The job itself, I tried to do it on a professional nonpartisan basis and yet had sort of a split personality in the sense that I was appointed by the Republicans and I was a Republican, and as I say I supported in general what the Administration was trying to do. Yet I tried to be professional about it and be fair to the minority, because the Commission had 8 Republicans and 7 Democrats and 2 of the Democrats were very conservative Democrats. The 5 Democrats appointed by the Democrats in the House and Senate tended to be liberal Democrats like Bob Ball, and that's alright. I don't use liberal as a bad word. But the idea is that I would try to provide information services to them. I was told that I had a staff of roughly 15 people and that 3 of them would be appointed by the congressional Democratic members. I hired them, but it was like when I was hired by Alan Greenspan--mostly a formality. I knew most of these people, I interviewed them, and they had professional qualifications and so forth. They had different philosophies perhaps, but were certainly qualified for the job.
Q: These were politically appointed staff members?
Myers: Yes. There were definitely three Democratic political appointees. These were Betty Dushin, Merton Bernstein and Eric Kingson.
There were also two staffers appointed by the Republicans. Two people who, in essence, I was told to appoint unless I had strong objections, which I didn't, because they were qualified just like the three Democrats. One of those was Carolyn Weaver, who worked for Senator Dole. Another was a lower-level professional. And in a sense I was a Republican appointee.
Then I needed staffers and I got them all from SSA. SSA was very good about lending me anybody I wanted. I appointed people whom I had known at SSA--Renny DiPentima, Virginia Reno, Bruce Schobel. When I was at SSA I had a personal staff of three personal people, Bruce was the one, and Suzanne Dilk and Annette Coates, so I just brought them along. And Tim Kelley--he was a great guy as far as knowing legislation, benefit computations, and the like. And then there were a couple of stenographic employees and they were hired without any political consideration. Some of the SSA staffers were liberal, some conservative, but they were all civil servants.

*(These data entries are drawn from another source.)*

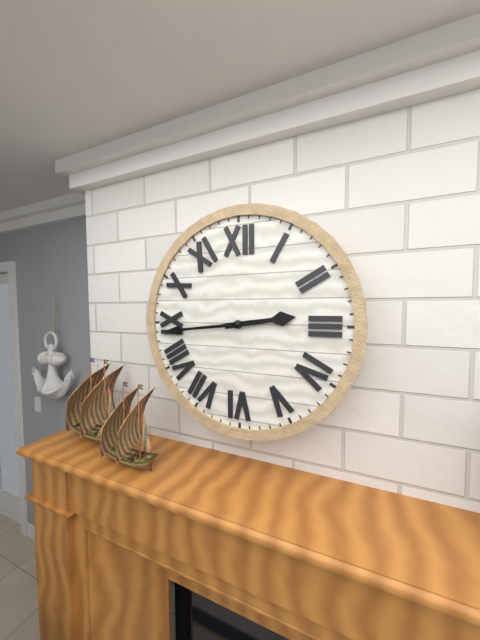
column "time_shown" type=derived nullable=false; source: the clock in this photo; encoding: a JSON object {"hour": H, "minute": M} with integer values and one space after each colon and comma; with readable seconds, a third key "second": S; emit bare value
{"hour": 2, "minute": 44}
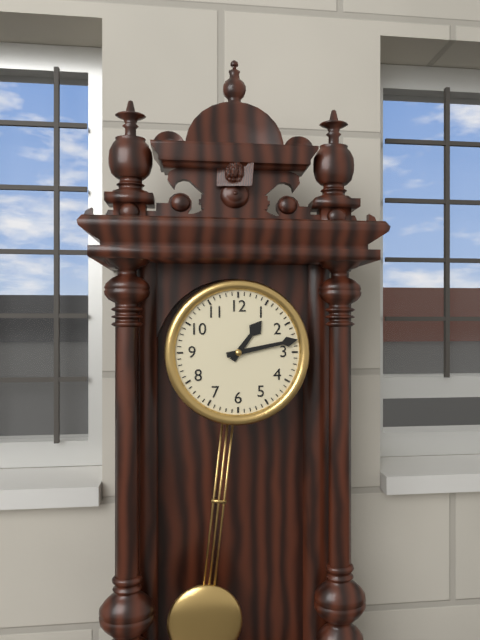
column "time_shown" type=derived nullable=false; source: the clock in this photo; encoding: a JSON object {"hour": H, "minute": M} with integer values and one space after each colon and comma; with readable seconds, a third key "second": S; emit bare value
{"hour": 1, "minute": 13}
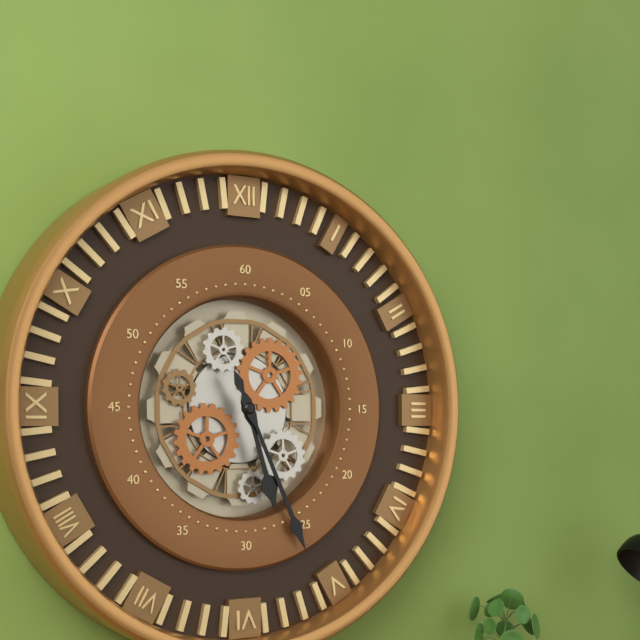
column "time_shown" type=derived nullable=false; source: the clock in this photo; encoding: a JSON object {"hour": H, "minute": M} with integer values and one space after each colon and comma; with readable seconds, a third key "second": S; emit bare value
{"hour": 5, "minute": 26}
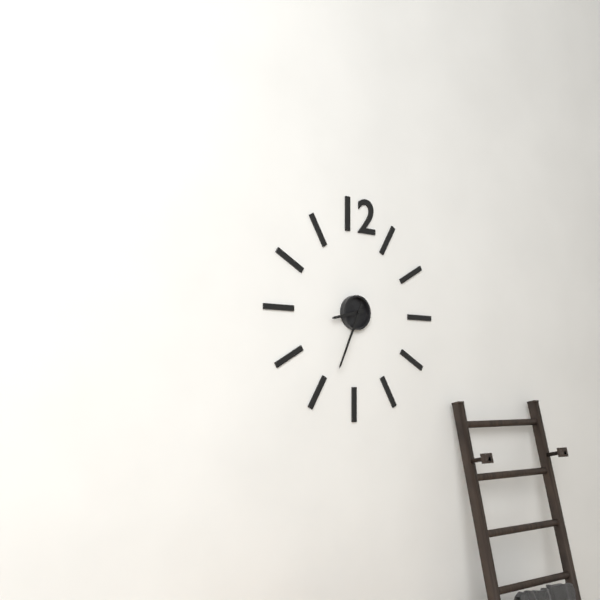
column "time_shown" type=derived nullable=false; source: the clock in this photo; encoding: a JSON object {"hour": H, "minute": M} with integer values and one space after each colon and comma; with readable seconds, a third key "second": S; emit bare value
{"hour": 8, "minute": 34}
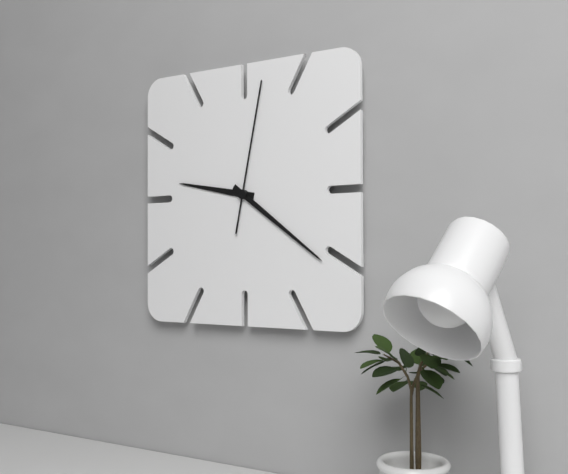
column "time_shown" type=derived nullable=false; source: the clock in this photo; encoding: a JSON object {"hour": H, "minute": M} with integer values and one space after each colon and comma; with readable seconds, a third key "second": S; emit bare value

The idea of the staff was to service the Commission, arrange the meetings, work with Alan Greenspan on the agenda, supply information, such as, what would it cost to do this; what would this package do? People developed these packages of proposals and we would evaluate them. Sometimes the congressional Democrats held separate meetings and they'd have their congressional staff there. They had certain things in confidence that I never knew. Other things would come forth with requests for cost estimates and we would get the actuaries to do calculations for us. It was the same way with the Republican members.
In general the staff got along well, although there was sometimes a little conflict politically, but in the end it worked reasonably well. What conflicts there were, I wouldn't name the person, it was one of the Democratic staffers. He looked on it as being a very political thing and years later he apologized to me for a couple of things he had done. It was nothing serious, but they all had their own positions staked out. There was no sabotage, or Watergate-type scandal, or poking through other peoples' desks to see what the other side was up to, or any of that.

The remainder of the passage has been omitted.